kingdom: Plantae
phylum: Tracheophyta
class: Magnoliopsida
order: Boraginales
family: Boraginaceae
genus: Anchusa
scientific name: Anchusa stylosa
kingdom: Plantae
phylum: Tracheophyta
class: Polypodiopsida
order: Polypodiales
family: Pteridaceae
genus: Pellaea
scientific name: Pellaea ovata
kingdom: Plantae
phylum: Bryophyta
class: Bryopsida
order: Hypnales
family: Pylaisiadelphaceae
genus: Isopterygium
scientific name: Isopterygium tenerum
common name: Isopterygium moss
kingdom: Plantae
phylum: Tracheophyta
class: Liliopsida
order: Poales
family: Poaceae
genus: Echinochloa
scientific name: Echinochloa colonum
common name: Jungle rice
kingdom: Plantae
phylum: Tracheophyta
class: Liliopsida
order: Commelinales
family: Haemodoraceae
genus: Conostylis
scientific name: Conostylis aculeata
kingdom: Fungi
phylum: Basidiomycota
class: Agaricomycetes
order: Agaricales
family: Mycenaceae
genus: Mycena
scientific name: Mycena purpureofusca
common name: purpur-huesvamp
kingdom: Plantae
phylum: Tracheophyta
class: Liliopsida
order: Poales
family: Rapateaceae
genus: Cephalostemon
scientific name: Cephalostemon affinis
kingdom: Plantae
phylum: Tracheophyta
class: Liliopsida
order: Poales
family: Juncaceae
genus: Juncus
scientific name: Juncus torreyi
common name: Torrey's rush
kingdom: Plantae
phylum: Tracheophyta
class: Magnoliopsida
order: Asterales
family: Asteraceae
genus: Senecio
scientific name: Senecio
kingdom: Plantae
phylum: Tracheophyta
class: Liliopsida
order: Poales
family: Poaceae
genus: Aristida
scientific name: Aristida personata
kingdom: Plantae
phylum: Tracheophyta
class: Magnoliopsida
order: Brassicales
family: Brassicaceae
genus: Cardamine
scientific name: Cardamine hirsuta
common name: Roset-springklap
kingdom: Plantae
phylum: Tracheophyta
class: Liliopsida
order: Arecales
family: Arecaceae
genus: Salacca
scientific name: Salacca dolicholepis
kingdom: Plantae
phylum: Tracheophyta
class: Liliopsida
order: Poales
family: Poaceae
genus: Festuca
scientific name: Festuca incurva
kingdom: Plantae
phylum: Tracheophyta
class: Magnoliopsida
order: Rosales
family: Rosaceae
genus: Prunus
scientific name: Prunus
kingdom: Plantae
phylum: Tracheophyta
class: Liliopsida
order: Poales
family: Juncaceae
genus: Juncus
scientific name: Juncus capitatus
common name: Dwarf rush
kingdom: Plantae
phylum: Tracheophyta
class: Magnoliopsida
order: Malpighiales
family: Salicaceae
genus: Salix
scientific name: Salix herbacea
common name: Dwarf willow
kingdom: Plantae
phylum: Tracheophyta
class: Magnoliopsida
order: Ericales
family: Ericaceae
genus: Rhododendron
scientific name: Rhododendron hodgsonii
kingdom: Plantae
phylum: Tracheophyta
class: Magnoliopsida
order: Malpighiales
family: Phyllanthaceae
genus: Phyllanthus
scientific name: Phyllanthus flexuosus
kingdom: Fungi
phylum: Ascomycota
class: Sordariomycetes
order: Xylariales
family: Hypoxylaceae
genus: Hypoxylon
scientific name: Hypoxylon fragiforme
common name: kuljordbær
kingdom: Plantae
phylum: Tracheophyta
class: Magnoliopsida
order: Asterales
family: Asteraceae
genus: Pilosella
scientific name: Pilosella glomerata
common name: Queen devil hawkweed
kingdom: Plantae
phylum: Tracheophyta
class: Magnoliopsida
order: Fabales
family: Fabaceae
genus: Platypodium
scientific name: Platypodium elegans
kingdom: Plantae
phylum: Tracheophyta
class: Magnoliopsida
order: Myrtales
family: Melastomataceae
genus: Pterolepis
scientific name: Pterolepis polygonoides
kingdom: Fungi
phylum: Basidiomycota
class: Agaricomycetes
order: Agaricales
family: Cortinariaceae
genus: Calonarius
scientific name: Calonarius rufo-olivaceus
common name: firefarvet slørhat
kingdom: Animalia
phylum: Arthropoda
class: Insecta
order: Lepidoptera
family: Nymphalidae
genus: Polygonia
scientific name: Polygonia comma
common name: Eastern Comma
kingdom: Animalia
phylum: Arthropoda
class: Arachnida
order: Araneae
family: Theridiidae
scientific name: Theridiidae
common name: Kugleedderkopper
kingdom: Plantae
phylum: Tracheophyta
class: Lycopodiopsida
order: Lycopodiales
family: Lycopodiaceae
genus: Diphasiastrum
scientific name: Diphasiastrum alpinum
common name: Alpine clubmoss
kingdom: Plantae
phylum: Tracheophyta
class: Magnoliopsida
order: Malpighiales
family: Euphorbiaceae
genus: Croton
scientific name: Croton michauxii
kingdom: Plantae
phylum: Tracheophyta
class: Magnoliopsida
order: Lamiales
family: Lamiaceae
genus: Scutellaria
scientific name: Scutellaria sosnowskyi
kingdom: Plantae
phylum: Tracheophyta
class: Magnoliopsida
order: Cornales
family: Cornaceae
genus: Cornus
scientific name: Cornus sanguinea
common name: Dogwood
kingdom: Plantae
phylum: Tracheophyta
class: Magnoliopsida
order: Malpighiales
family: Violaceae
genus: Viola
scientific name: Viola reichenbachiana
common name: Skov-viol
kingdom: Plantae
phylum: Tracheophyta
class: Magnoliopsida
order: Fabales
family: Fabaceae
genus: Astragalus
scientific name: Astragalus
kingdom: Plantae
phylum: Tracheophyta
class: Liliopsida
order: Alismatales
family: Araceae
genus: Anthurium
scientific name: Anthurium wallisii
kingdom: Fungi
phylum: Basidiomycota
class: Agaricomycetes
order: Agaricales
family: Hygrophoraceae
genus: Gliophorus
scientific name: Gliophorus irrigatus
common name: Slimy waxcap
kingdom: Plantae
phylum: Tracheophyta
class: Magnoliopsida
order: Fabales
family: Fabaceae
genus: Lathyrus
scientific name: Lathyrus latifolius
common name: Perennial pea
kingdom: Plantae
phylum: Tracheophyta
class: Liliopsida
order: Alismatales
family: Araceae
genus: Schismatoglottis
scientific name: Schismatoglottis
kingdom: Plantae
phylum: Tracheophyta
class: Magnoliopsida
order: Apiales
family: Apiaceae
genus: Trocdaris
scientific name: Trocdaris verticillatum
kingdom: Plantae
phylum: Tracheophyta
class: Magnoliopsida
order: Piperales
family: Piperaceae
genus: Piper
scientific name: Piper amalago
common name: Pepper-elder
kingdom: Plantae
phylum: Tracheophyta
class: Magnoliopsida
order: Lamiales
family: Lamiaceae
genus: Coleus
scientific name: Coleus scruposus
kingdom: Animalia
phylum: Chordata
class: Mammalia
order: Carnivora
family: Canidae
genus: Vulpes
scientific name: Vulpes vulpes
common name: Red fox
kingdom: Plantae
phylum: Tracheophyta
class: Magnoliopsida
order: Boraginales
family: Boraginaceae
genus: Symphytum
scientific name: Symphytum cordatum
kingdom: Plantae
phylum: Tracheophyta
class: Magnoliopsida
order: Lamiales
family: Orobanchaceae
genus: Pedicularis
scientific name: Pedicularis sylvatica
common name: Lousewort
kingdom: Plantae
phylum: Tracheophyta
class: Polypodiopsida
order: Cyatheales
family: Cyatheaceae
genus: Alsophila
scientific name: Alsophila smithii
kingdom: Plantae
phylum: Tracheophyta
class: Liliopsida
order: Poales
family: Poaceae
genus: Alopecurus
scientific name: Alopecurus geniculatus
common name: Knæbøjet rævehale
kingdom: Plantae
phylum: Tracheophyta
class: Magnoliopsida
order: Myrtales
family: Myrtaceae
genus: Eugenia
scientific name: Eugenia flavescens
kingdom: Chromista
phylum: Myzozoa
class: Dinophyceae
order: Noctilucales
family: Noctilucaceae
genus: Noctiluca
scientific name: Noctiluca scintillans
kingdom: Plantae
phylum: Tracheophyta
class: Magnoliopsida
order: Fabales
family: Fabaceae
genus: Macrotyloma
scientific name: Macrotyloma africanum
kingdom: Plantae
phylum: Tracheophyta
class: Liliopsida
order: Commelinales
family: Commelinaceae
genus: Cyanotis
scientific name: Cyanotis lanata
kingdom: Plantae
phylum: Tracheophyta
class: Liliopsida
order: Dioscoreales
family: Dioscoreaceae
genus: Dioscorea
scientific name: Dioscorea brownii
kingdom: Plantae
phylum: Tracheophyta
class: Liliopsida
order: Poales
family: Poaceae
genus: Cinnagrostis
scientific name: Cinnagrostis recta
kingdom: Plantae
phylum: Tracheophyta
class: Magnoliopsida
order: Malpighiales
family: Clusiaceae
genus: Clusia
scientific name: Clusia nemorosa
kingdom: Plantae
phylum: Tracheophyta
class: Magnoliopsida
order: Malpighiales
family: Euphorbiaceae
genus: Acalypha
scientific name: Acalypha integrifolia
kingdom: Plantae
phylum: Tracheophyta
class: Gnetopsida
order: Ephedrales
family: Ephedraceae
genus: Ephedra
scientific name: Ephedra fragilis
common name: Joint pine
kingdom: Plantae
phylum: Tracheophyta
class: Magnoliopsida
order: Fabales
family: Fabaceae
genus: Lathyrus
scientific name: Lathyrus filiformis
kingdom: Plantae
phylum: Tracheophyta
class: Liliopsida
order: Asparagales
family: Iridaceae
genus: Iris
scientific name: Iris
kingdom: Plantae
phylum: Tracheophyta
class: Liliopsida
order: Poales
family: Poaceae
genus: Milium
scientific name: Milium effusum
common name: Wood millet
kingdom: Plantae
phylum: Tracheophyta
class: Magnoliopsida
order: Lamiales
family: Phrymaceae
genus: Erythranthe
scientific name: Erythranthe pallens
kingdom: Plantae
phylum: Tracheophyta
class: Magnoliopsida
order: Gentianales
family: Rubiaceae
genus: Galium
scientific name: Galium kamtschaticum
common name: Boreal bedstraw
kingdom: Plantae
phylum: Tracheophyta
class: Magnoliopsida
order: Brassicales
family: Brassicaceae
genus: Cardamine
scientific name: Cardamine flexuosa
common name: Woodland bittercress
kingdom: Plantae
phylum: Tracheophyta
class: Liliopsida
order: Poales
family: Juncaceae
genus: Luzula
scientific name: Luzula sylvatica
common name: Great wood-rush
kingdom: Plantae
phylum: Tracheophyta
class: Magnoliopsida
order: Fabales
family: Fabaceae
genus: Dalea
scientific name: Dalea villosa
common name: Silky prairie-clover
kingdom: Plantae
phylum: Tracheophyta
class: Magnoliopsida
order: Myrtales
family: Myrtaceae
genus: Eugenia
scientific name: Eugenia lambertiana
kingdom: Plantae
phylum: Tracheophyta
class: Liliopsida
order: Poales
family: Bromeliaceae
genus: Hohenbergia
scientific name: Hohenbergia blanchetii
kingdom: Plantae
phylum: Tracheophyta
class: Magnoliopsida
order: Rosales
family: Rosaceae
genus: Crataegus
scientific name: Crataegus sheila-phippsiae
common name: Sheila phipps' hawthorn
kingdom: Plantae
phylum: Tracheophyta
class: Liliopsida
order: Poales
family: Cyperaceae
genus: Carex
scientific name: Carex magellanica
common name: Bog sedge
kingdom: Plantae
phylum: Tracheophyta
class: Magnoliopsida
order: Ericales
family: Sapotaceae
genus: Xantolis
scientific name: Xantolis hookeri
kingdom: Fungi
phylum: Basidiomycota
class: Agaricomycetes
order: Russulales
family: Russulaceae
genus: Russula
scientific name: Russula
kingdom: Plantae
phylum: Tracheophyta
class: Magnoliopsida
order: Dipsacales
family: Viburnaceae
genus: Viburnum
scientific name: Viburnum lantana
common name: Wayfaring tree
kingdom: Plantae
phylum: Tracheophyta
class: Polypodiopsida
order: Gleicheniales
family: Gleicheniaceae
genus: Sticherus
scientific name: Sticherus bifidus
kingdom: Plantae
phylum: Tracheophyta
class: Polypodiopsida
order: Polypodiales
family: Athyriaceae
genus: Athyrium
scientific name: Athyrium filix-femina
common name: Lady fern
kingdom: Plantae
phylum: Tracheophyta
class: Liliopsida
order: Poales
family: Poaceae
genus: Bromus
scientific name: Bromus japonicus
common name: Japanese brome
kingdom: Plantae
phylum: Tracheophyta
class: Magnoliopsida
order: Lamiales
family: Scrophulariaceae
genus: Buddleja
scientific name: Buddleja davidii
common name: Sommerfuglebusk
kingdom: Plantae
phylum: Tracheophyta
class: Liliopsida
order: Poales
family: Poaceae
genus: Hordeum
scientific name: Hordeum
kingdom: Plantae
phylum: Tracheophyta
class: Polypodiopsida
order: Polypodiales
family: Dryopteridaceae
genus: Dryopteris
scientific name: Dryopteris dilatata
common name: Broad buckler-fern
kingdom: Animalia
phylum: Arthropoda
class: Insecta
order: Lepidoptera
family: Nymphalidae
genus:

################

What you are asked to do:
Please reproduce the lines above word for word, starting with the very first one and stopping after the line that contains "family: Pylaisiadelphaceae".

Expected answer:
kingdom: Plantae
phylum: Tracheophyta
class: Magnoliopsida
order: Boraginales
family: Boraginaceae
genus: Anchusa
scientific name: Anchusa stylosa
kingdom: Plantae
phylum: Tracheophyta
class: Polypodiopsida
order: Polypodiales
family: Pteridaceae
genus: Pellaea
scientific name: Pellaea ovata
kingdom: Plantae
phylum: Bryophyta
class: Bryopsida
order: Hypnales
family: Pylaisiadelphaceae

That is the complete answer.